(Bloomberg) - US banks scored a big break from regulators on new capital rules — only to ruin their own celebration with downbeat outlooks on lending.
Fears that a Goldilocks era of healthy borrowers and fattened loan margins is ending swept onto the market’s center stage Tuesday, as financial stocks tumbled. JPMorgan Chase & Co. dialed back expectations for next year’s net interest income, while major auto lender Ally Financial Inc. sounded a warning bell on consumer credit metrics.
It made for a jarring split screen, with the Federal Reserve dialing down proposals for how much capital banks will have to hold against certain assets — just as banks signaled that the performance of some assets is set to worsen. Their statements will likely stoke debates over whether the industry will experience a soft-landing as interest rates tick down, and whether proposed rules are tough enough for worst-case scenarios over the longer term.
“We’re clearly dealing with a cohort of borrowers who have been struggling with cost of living and now are struggling with an employment picture that’s worsened,” Ally Chief Financial Officer Russ Hutchinson told an industry conference. “As that pool of struggling borrowers in those later-stage delinquency buckets has grown, it gives us pause.”
The 24-firm KBW Bank Index slid about 1.9% at 3 p.m. in New York. JPMorgan led those declines, falling about 5%. Investment bank Goldman Sachs Group Inc. and credit-card lender Capital One Financial Corp. both slipped more than 3%.
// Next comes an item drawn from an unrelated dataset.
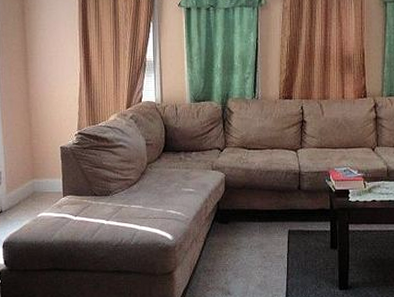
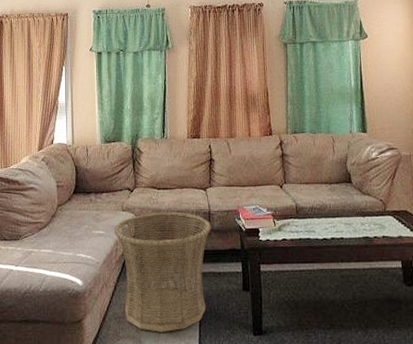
basket: none [204,172,301,285] -> present [114,212,211,332]

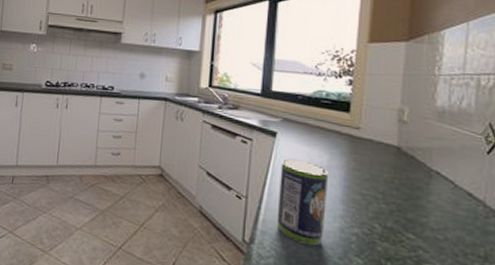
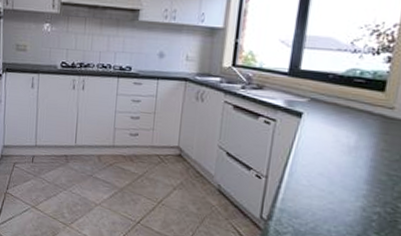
beverage can: present [276,159,329,246] -> none [296,139,356,224]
At JPMorgan, interest-rates trends were the theme, as President Daniel Pinto told analysts that they’re being too optimistic in projecting next year’s expenses and net interest income — the difference between what banks earn on their assets and what they pay on debts.
NII, as it’s known in the industry, surged to a record at the four largest lenders last year on the back of higher rates. But for months, JPMorgan leaders including Chief Executive Officer Jamie Dimon have been cautioning shareholders that the firm is “over-earning” amid tailwinds that wouldn’t last forever.
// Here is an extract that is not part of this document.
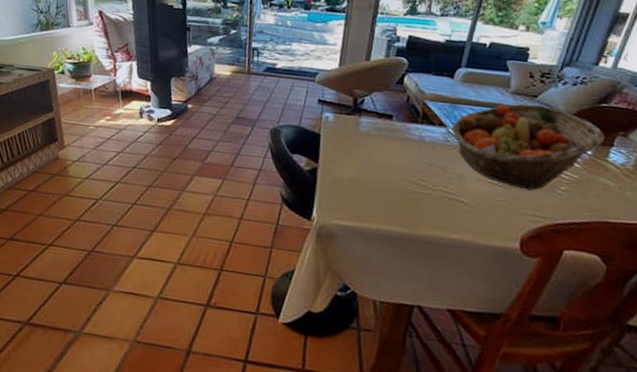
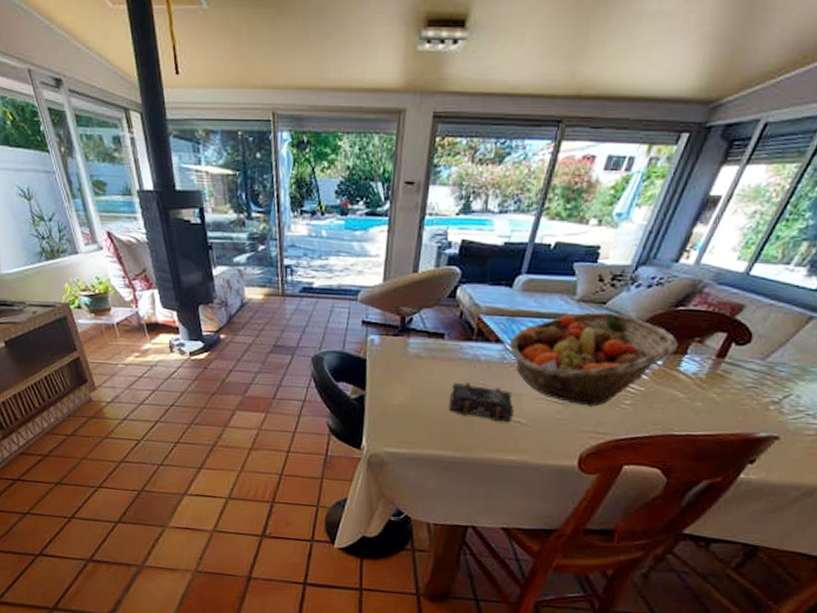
book: none [395,160,457,201] -> present [448,382,514,422]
Now, they’re diminishing amid expectations for the Fed to lower rates in coming months, Pinto said, calling analysts’ current NII estimates “not very reasonable.”
Meanwhile, Fed Vice Chair for Supervision Michael Barr unveiled extensive changes to proposed bank-capital rules — slicing roughly in half the 19% capital hike that regulators had proposed in mid-2023 for the eight biggest US banks.
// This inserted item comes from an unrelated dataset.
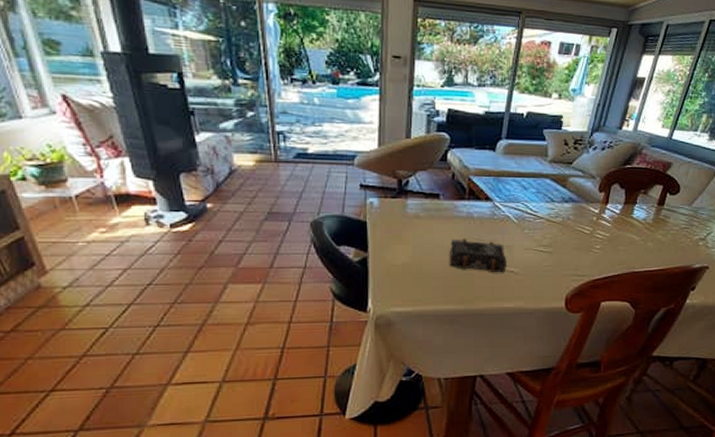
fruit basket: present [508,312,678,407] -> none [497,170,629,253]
Those lenders, including JPMorgan, Bank of America Corp., Citigroup Inc., and Wells Fargo & Co. would now face a 9% increase in the capital they must hold as a cushion against financial shocks.
The new framework followed a fierce lobbying campaign by the industry, which argued that more onerous rules would hurt the economy and put US banks on weaker footing against international rivals and nonbank lenders.
Ensuring stability is a balancing act, Barr said in a speech Tuesday at the Brookings Institution, conceding that banks had made some valid points. Federal Reserve Governor Michelle Bowman also gave some backing to banks’ criticisms in a separate speech, outlining ways to improve stress testing.
“There are benefits and costs to increasing capital requirements,” Barr said. “The changes we intend to make will bring these two important objectives into better balance, in light of the feedback we have received.”